Task to carry out: Transcribe exactly the lines below that begin at the line with "は、30日間無料体験を使って、似てる格闘漫画を" and stop after the line with "von Multichannel-Marketing. Er hat Spaß am", leaving out every picture.

Supplied material: Begin

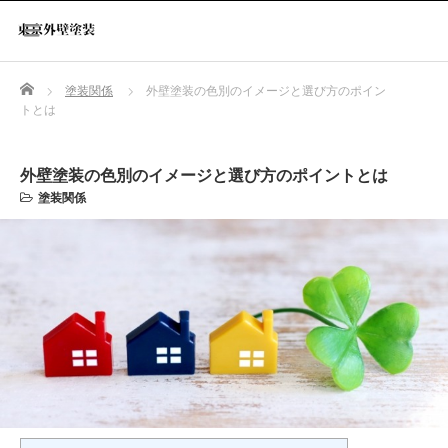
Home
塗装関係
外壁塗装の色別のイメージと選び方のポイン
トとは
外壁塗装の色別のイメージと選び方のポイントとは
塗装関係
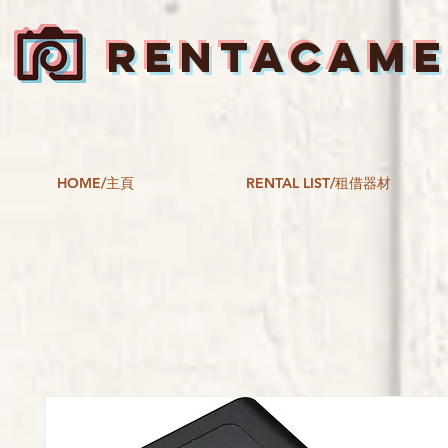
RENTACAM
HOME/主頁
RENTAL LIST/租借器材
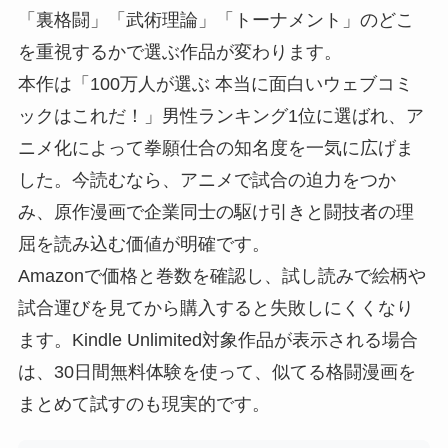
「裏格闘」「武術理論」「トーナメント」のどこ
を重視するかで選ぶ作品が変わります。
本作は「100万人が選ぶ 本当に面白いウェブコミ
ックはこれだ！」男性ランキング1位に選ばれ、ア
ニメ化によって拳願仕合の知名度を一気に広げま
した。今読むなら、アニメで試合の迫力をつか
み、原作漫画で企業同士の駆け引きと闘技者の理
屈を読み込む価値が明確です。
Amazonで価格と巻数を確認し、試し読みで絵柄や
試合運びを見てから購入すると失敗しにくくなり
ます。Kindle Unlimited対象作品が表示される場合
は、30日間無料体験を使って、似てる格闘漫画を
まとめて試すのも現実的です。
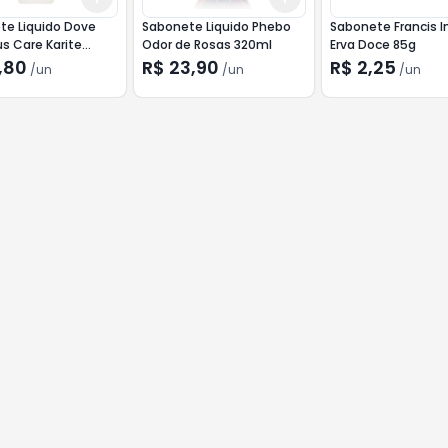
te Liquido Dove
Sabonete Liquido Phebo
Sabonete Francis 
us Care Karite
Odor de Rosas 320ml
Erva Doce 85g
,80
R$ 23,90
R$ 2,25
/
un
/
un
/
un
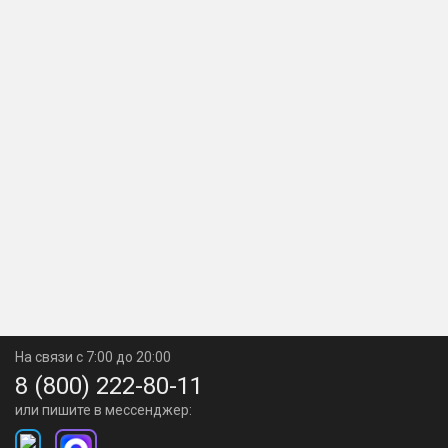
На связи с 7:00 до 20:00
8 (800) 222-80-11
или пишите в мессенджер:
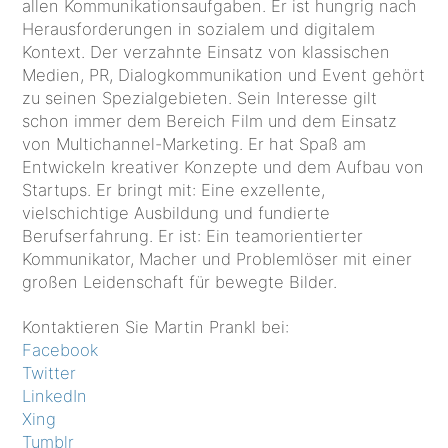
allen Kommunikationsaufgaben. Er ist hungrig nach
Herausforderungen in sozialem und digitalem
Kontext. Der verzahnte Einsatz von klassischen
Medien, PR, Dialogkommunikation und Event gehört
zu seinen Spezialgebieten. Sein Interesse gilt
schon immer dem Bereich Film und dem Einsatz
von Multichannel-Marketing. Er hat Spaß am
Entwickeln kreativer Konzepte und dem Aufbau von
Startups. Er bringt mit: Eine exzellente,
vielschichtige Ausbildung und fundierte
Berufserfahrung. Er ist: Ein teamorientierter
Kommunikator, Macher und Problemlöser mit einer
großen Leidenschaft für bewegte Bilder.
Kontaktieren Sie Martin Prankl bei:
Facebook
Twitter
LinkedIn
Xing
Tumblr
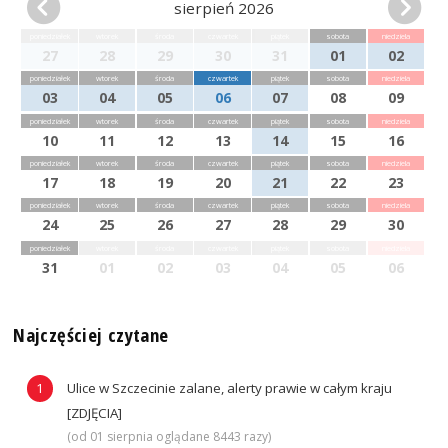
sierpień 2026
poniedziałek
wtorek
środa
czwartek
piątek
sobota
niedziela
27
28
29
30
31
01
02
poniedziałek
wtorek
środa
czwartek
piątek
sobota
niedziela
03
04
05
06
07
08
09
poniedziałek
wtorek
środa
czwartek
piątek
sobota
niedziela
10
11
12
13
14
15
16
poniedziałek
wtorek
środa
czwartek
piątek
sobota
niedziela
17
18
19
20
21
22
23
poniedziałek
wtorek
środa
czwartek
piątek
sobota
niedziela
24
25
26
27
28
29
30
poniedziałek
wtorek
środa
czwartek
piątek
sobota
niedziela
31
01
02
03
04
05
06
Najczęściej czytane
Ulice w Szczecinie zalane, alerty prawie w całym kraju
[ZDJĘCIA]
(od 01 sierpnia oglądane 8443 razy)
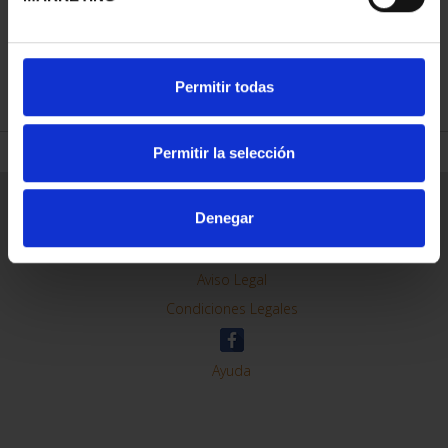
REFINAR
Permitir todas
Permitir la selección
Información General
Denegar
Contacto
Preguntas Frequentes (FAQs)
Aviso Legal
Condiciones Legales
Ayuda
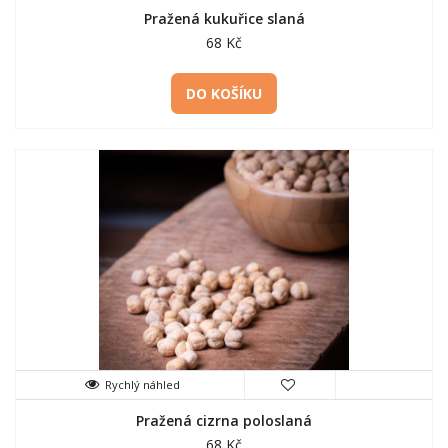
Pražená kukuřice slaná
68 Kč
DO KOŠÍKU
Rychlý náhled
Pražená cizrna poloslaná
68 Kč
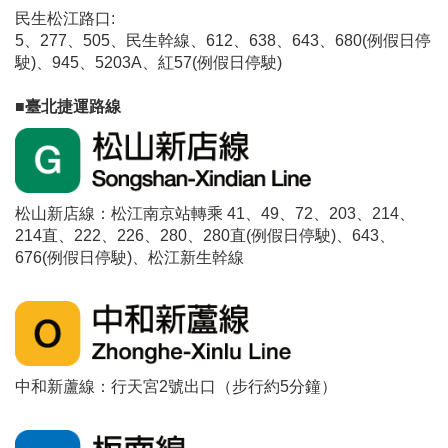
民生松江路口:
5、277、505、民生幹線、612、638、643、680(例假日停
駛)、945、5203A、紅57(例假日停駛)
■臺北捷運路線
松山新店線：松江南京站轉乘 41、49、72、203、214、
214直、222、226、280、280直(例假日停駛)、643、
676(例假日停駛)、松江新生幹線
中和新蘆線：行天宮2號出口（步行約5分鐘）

Supplied material: End

Finished task:
は、30日間無料体験を使って、似てる格闘漫画を
まとめて試すのも現実的です。
te Liquido Dove
Sabonete Liquido Phebo
Sabonete Francis 
us Care Karite
Odor de Rosas 320ml
Erva Doce 85g
,80
R$ 23,90
R$ 2,25
/
un
/
un
/
un
На связи с 7:00 до 20:00
8 (800) 222-80-11
или пишите в мессенджер:
allen Kommunikationsaufgaben. Er ist hungrig nach
Herausforderungen in sozialem und digitalem
Kontext. Der verzahnte Einsatz von klassischen
Medien, PR, Dialogkommunikation und Event gehört
zu seinen Spezialgebieten. Sein Interesse gilt
schon immer dem Bereich Film und dem Einsatz
von Multichannel-Marketing. Er hat Spaß am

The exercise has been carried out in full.